EXERCISE INSTRUCTIONS: Return, from the listing below, each line where the word "press" appears.

EXCERPTED RECORDS:

________

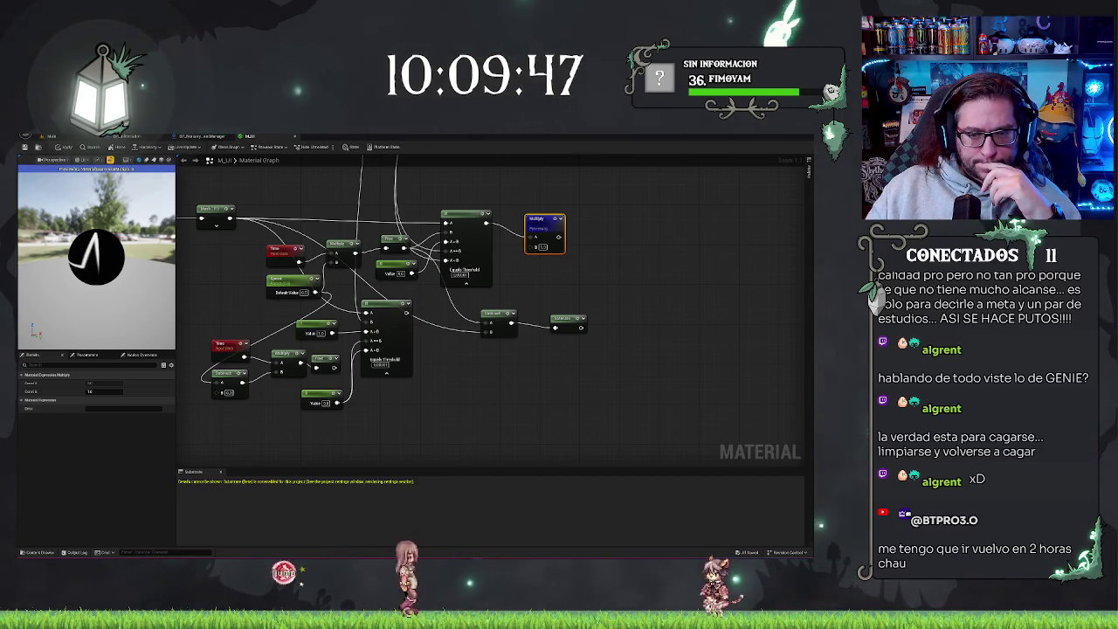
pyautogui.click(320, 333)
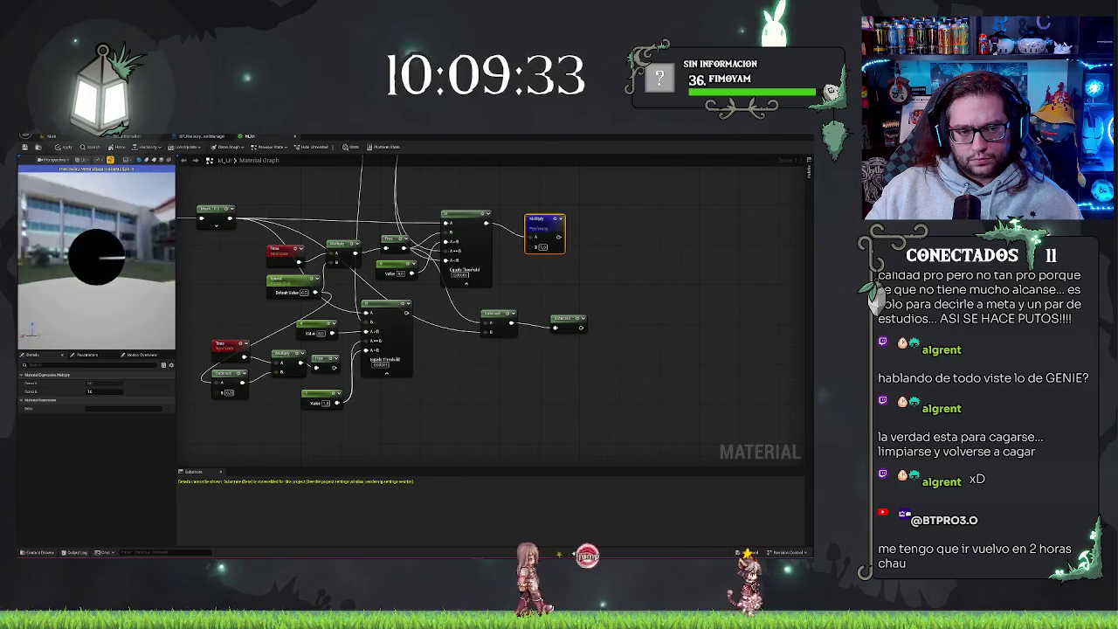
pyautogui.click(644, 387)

________

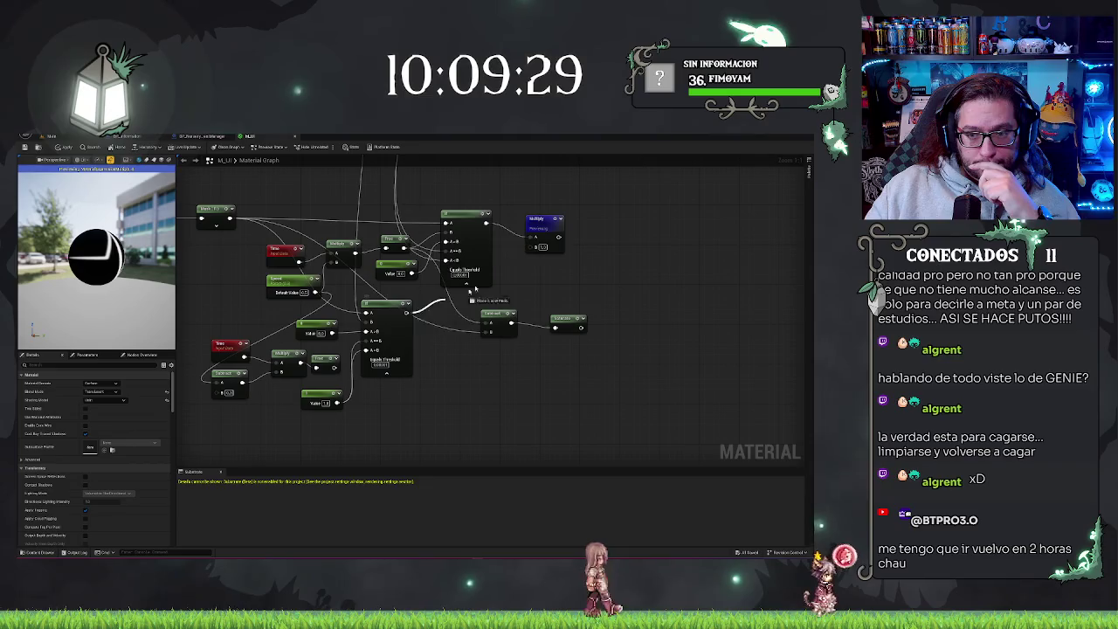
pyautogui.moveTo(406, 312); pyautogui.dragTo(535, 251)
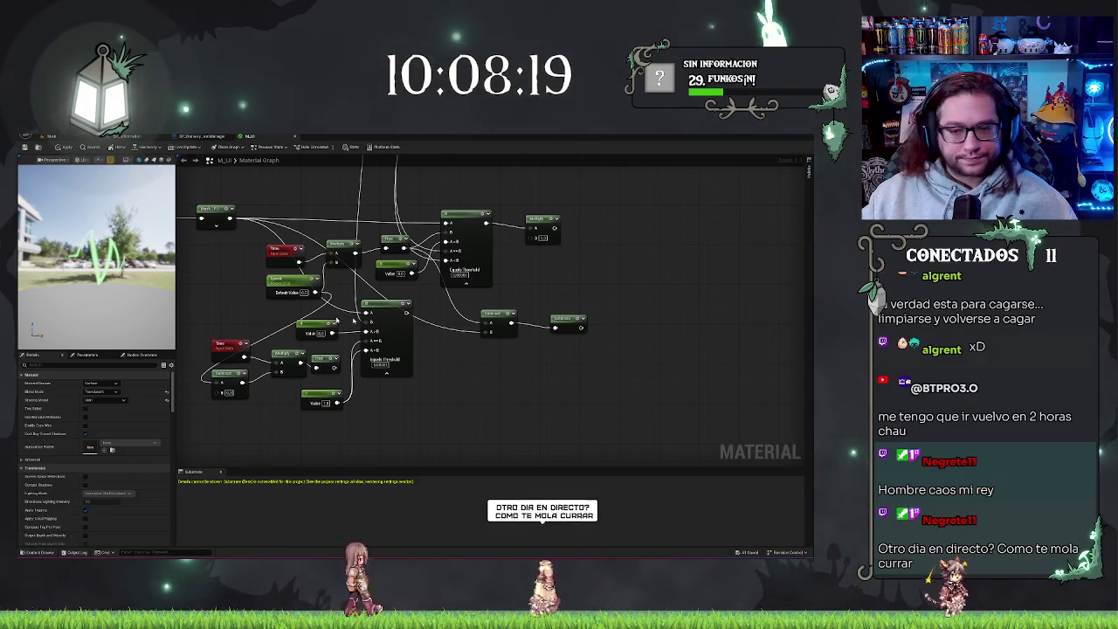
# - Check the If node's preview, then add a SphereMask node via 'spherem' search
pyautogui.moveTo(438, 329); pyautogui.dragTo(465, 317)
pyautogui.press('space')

________

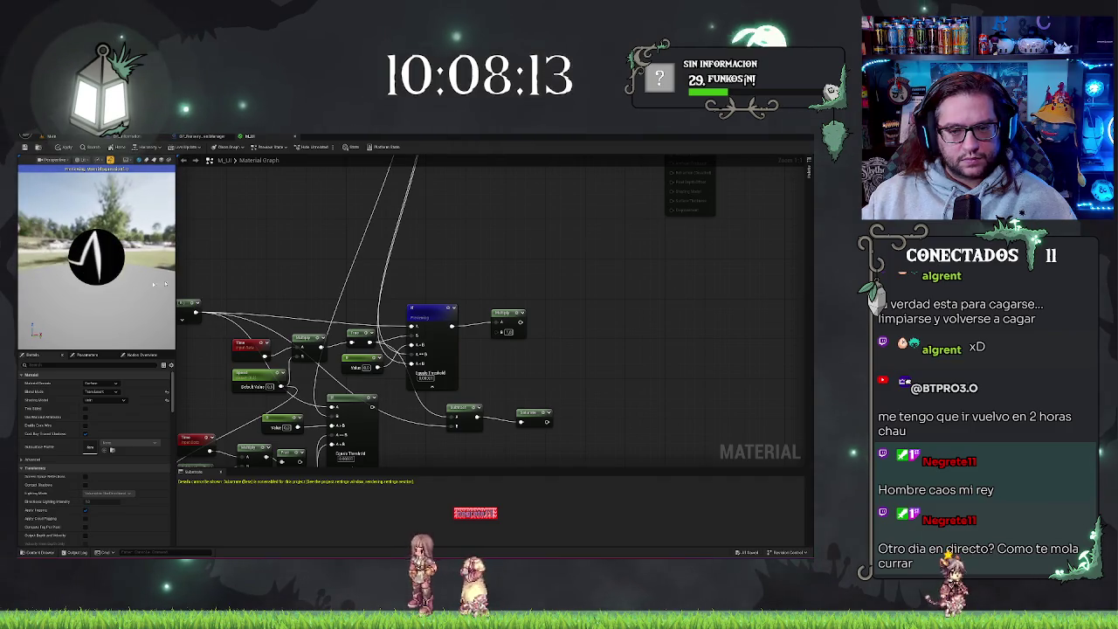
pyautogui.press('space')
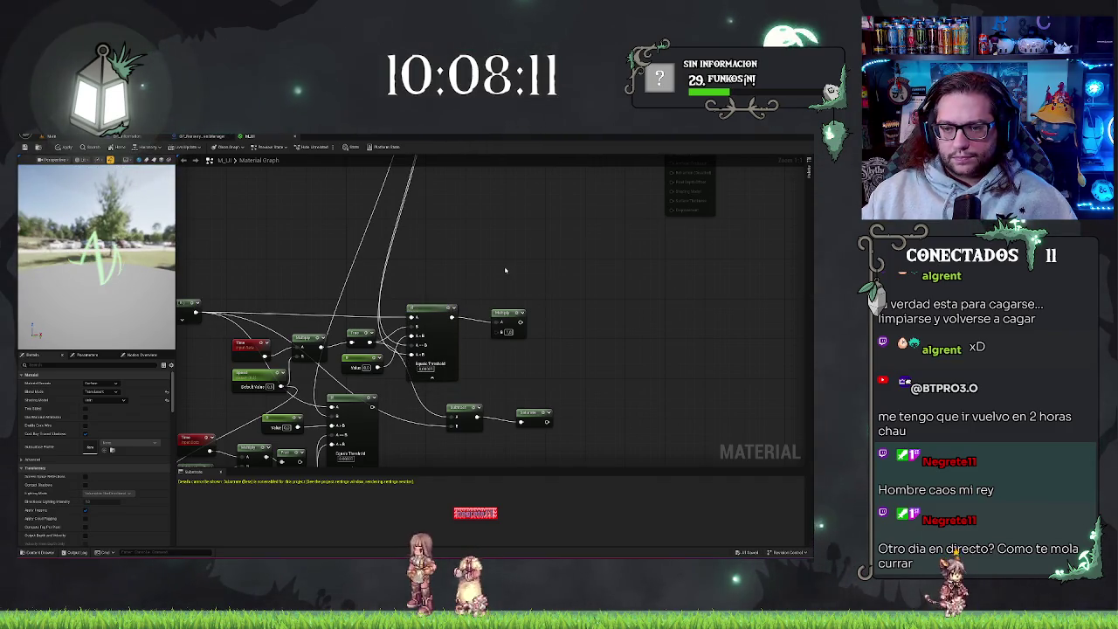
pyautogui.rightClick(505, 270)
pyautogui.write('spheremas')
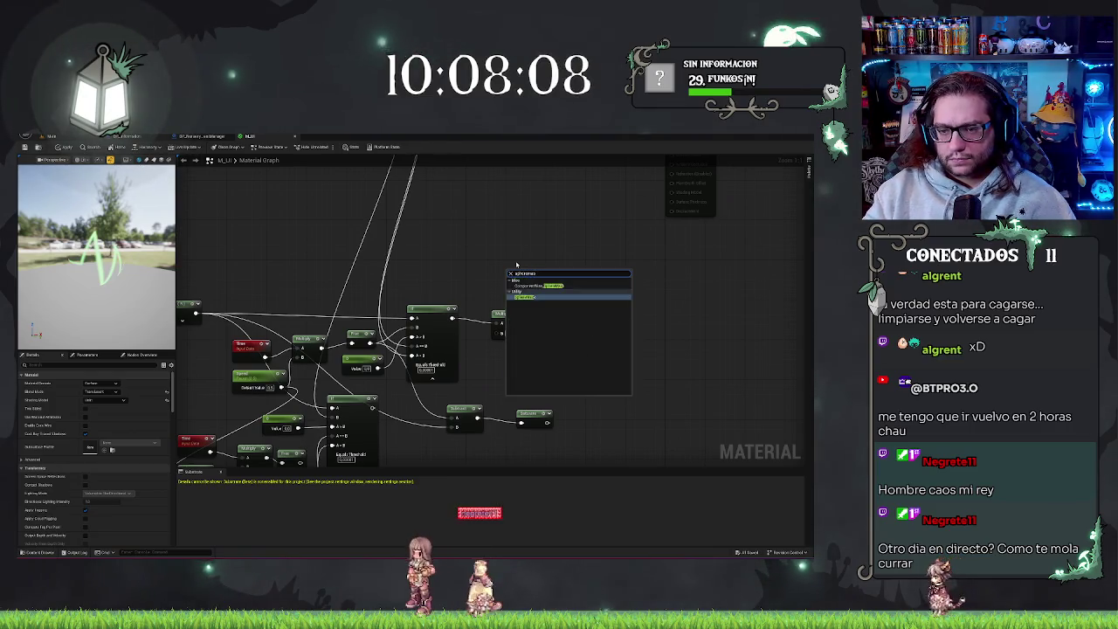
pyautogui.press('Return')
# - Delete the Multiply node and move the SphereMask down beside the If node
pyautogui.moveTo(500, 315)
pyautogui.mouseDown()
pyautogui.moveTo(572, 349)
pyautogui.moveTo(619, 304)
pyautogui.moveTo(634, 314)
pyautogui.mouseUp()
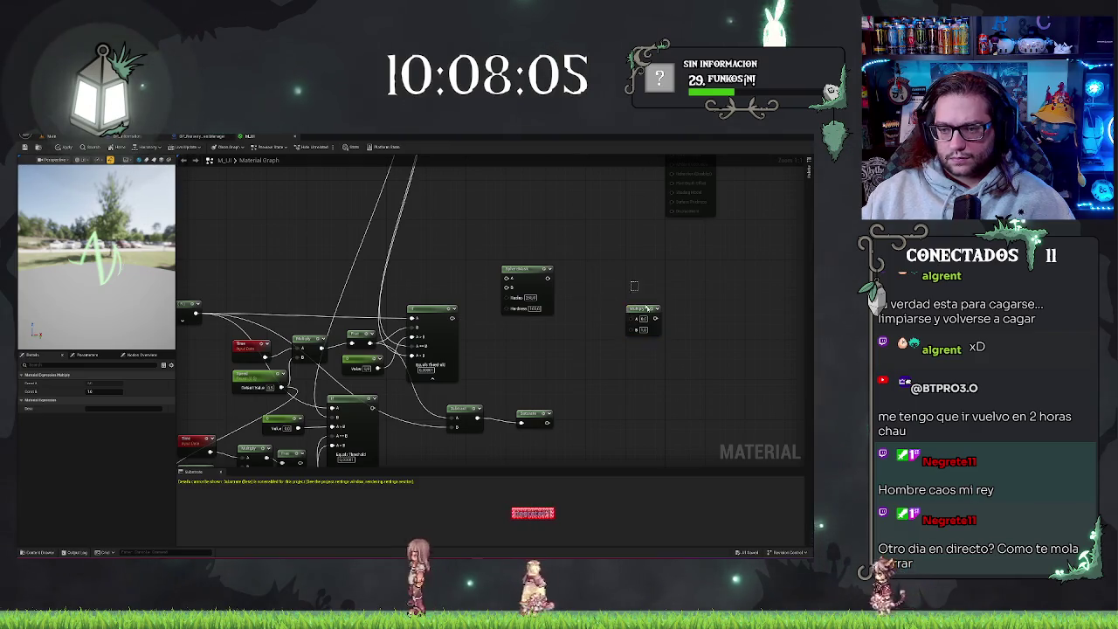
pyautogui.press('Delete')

________

FINAL ANSWER:
pyautogui.press('space')
pyautogui.press('space')
pyautogui.press('Return')
pyautogui.press('Delete')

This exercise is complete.